— start Information provided —

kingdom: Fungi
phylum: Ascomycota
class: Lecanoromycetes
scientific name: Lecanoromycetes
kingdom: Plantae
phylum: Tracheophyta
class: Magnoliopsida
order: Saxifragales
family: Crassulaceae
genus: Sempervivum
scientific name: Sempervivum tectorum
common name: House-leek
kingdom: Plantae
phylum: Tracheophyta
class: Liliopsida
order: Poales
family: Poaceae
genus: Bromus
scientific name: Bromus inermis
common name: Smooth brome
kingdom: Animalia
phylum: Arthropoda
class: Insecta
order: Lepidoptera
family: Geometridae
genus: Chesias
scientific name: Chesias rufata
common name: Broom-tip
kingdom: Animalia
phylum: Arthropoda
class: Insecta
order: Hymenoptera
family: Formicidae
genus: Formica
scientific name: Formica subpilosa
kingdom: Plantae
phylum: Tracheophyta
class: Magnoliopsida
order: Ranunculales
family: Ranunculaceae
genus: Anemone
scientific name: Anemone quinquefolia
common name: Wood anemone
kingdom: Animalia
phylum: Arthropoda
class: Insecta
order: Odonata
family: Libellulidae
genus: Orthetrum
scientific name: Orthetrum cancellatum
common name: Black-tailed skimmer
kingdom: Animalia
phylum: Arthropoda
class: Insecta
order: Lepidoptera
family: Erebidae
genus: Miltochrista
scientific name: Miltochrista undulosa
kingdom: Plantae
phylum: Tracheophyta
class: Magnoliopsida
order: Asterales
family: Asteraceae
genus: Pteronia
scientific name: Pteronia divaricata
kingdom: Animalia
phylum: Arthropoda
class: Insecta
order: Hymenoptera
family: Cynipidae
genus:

— end Information provided —

### Your objective
Filter the entries above, keeping every line that contains the string "scientific".

### Complete output
scientific name: Lecanoromycetes
scientific name: Sempervivum tectorum
scientific name: Bromus inermis
scientific name: Chesias rufata
scientific name: Formica subpilosa
scientific name: Anemone quinquefolia
scientific name: Orthetrum cancellatum
scientific name: Miltochrista undulosa
scientific name: Pteronia divaricata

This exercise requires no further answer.